Jonesboro leaders approve 'sagging pants' ban

Photo by Heather Middleton

By Curt Yeomans

The Jonesboro City Council approved an ordinance that bans a fashion trend known as "sagging pants," on Monday, by a 5-1 vote, but only after residents and councilmembers engaged in a nearly 20-minute-long debate that exposed heated, and passionate views on the topic.

The ban stipulates that anyone who wears pants, shorts and skirts more than three inches below their hips can be cited for "Disorderly Conduct," and, therefore, have to appear before the city's municipal judge and pay a fine. The ban comes hot on the heals of a similar one adopted last month in the City of Hampton.

Critics of the ban, who addressed the city council publicly Monday for the first time, said city leaders had gone overboard on the issue. "I don't think that anyone has a right to force their opinions on what constitutes decent fashion on anyone else," said Jonesboro resident, Dalton Smith. "I would call it fashion fascists. I don't think it's necessary to legislate against this ... If you vote for this ban, I know it's a very minor issue, but in the spirit, it would be like the Pledge of Allegiance we just took earlier."

Now that the ban has been approved, Mayor Luther Maddox said it will officially go into effect 10 days after Monday's meeting, which would be the end of next week.

The heated feelings expressed Monday showed a split among some residents and city councilmembers, about the line between taking a stand against what some see as public indecency, and taking actions that some construe as an infringement upon Constitutional rights.

City Councilman Joe Compton, who cast the lone vote against the ban, said his "knee-jerk reaction" to first hearing about the ban was to support it, but he added that he has since come to feel it is not his place to dictate fashion to other people.

"I just don't feel it's the government's role to tell people they can't dress like that," he said.

Fellow Councilman Clarence Mann, however, argued that the city government's role was to protect residents of the city. "I think, we as a council, have to look after the citizens here in the city, the same way that the proprietor of a business would look after their customers," he said. "We have to look after our constituents."

Jonesboro resident, Sammy McBrayer, who voiced opposition to the ban, said that he had spent time in prison, and that his understanding of low-hanging pants was that it was a prison symbol for prostitution. He told city council members that they should therefore only go after "sagging pants" on those grounds, rather than issuing a "Disorderly Conduct" charge.

"They hang their pants to signify that they are 'open for business,'" McBrayer said. "So, if you want to pass an ordinance, when a person is hanging their pants down below their buttocks, get them for prostitution. But, as long as they have underwear covering their buttocks, and their flesh, there's no difference in that, and their shorts."

Resident, David Barron, countered by saying that while a person's flesh may not be shown because they are wearing underwear, other people still do not want to see even that much exposure in public.

"We're talking about indecent exposure to your extremities, and he may or may not have on underwear," Barron said. "I hope he does.
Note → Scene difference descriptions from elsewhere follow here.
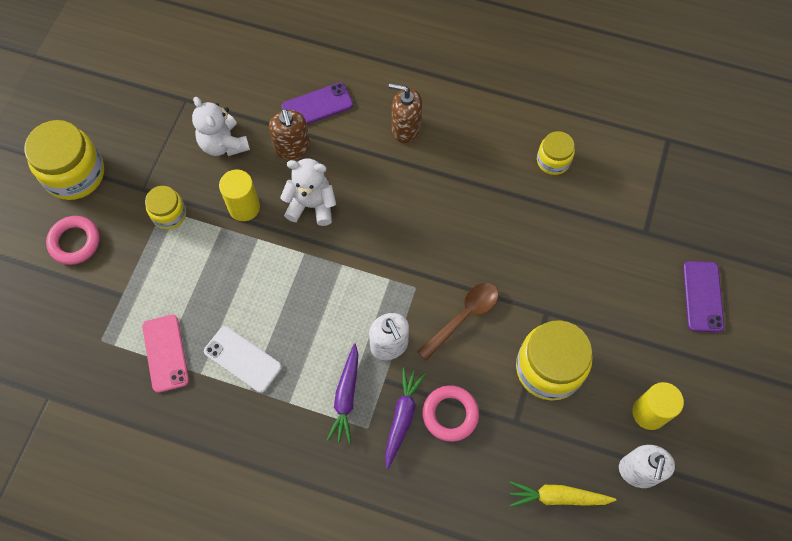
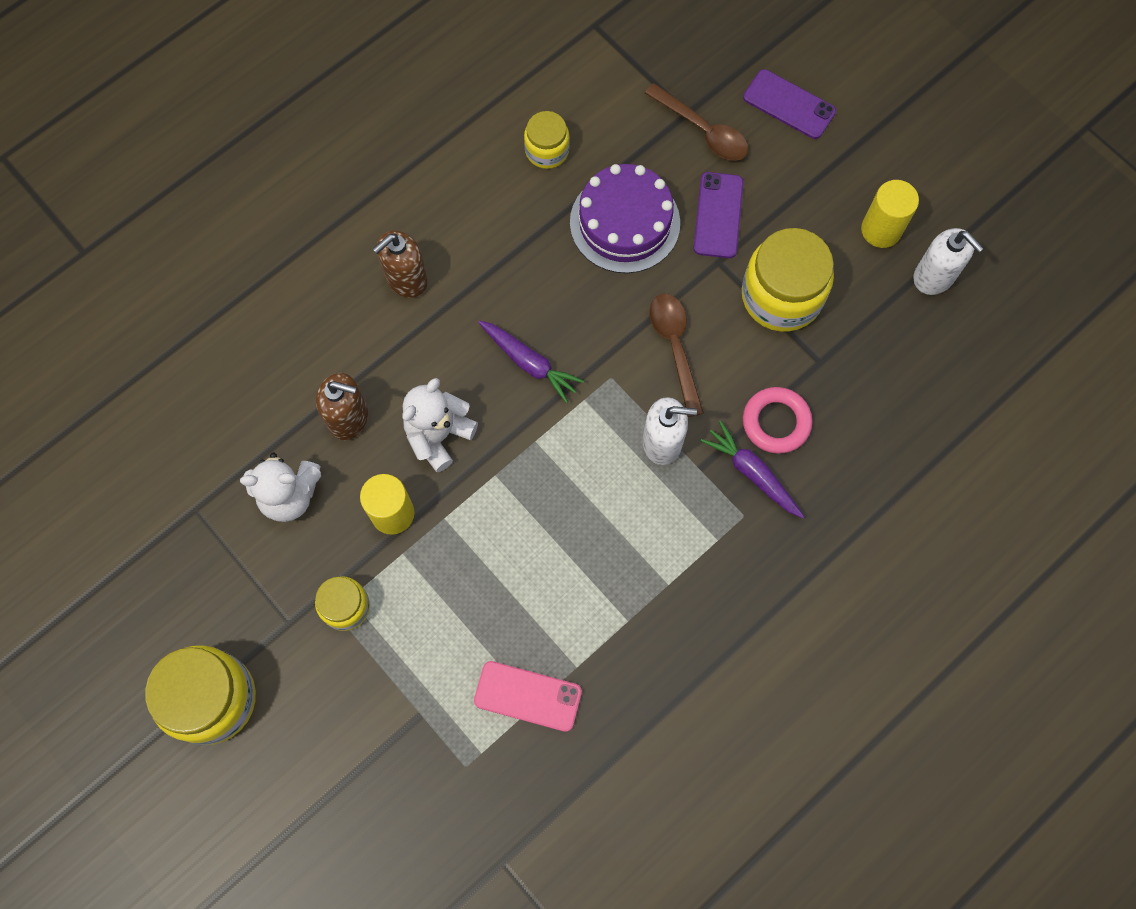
camera: 60 degrees left, 5 degrees up
pink ring [46,216,100,265] -> none
white phone [204,326,282,393] -> none
purple phone [281,82,353,124] -> purple phone moved to [694,172,743,258]
purple carrot [327,343,358,444] -> purple carrot moved to [478,320,584,403]
yellow carrot [510,481,616,507] -> none
none -> purple cake [570,164,680,273]
none -> brown spoon [645,83,748,161]

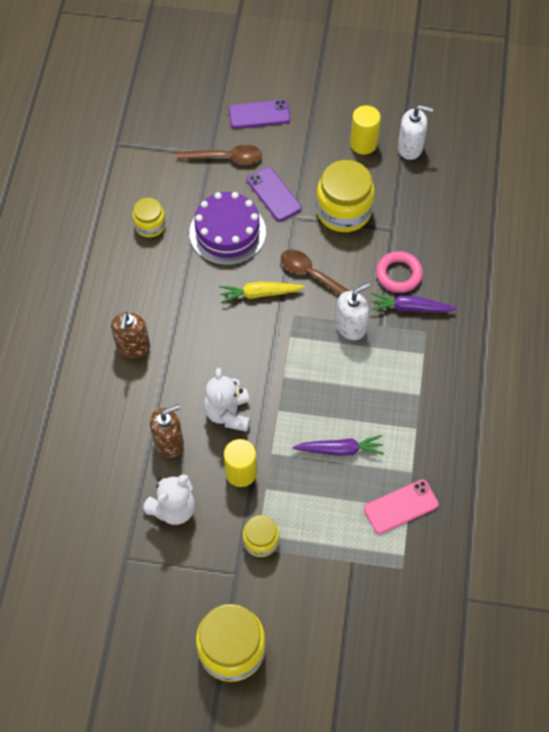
camera: 40 degrees left, 10 degrees down
purple carrot [478,320,584,403] -> purple carrot moved to [292,435,384,456]
none -> yellow carrot [219,282,305,303]

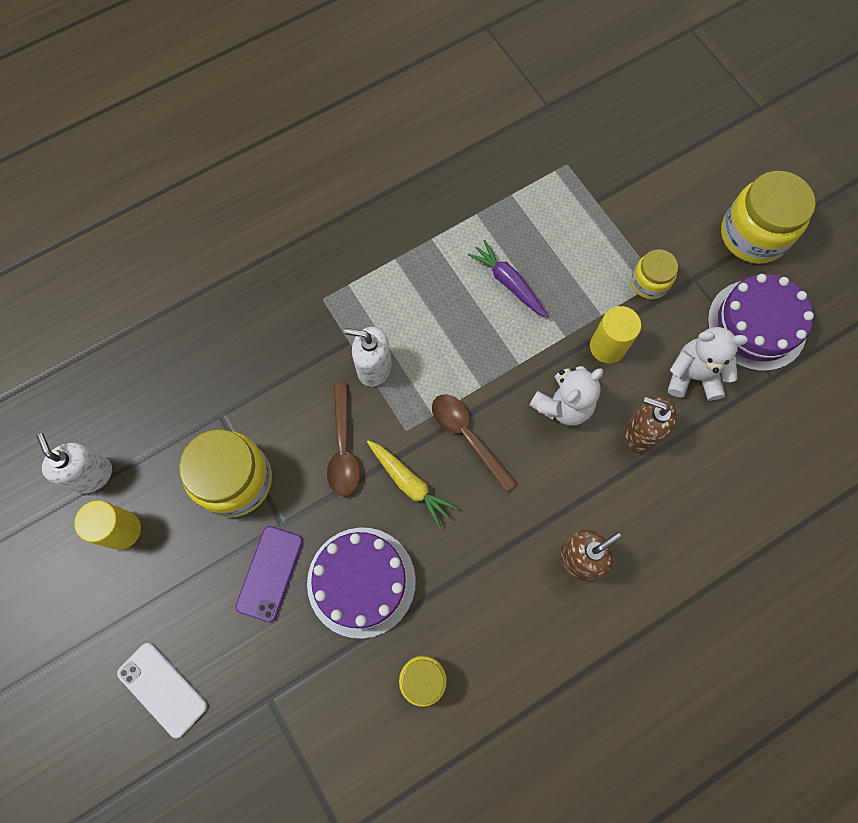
camera: 130 degrees left, 10 degrees up
brown spoon [177,145,262,164] -> brown spoon moved to [432,394,517,492]
purple phone [229,100,290,129] -> white phone [117,643,207,738]
pink phone [364,479,439,534] -> none
purple carrot [371,293,457,312] -> none
pink ring [376,251,423,293] -> none
none -> purple cake [708,274,814,371]

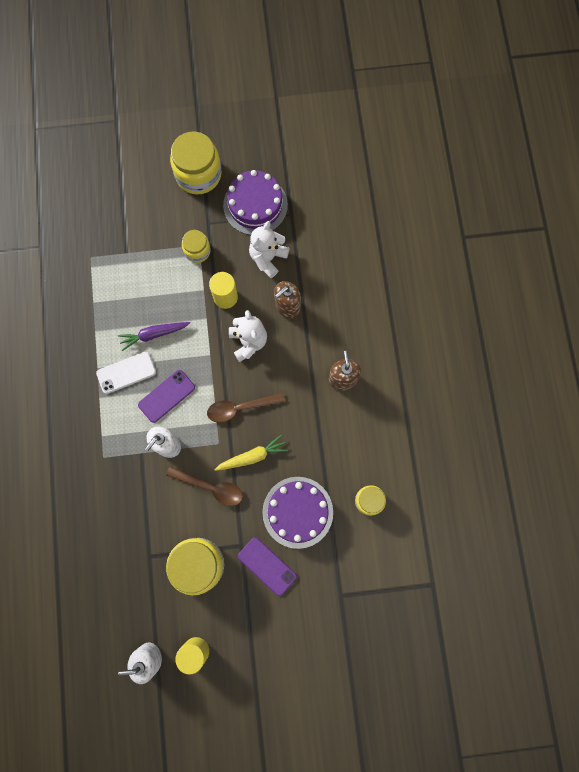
camera: 65 degrees left, 5 degrees up
white phone [117,643,207,738] -> white phone moved to [96,352,156,394]
none -> purple phone [138,370,195,423]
Most of them that I've seen have on underwear, but who wants to look at a grown man's underwear."

Ann Sligh, an outspoken proponent of the ban, passionately told the council that people who do not want to see another person's sagging pants have the right to not have to risk viewing that sight.

"I don't care what anybody says, it IS indecent exposure," she said. "It offends me, and I know it offends other people. It has never been a problem before. It has become a problem, and we have got to do something about it. I told you, twice sitting on my mother's porch, I saw a boy's pants fall to his knees. If it's not offensive to these folks, I don't' know what it's going to take to offend you.

"Surely people like us still have some rights," she added.

Smith then jumped up and responded to Sligh's comments, by saying: "If what she's saying is taken to its logical extreme, then, any new fashion trend that a small group of people don't like could, theoretically, be banned. You can't legislate this. You just can't do it. I mean, don't look at it, if you don't like it.

"I'm sorry, but one of the hallmarks of living in a free society with individual expression is that people are going to dress in ways that you don't like, and you just have to deal with it," Smith added.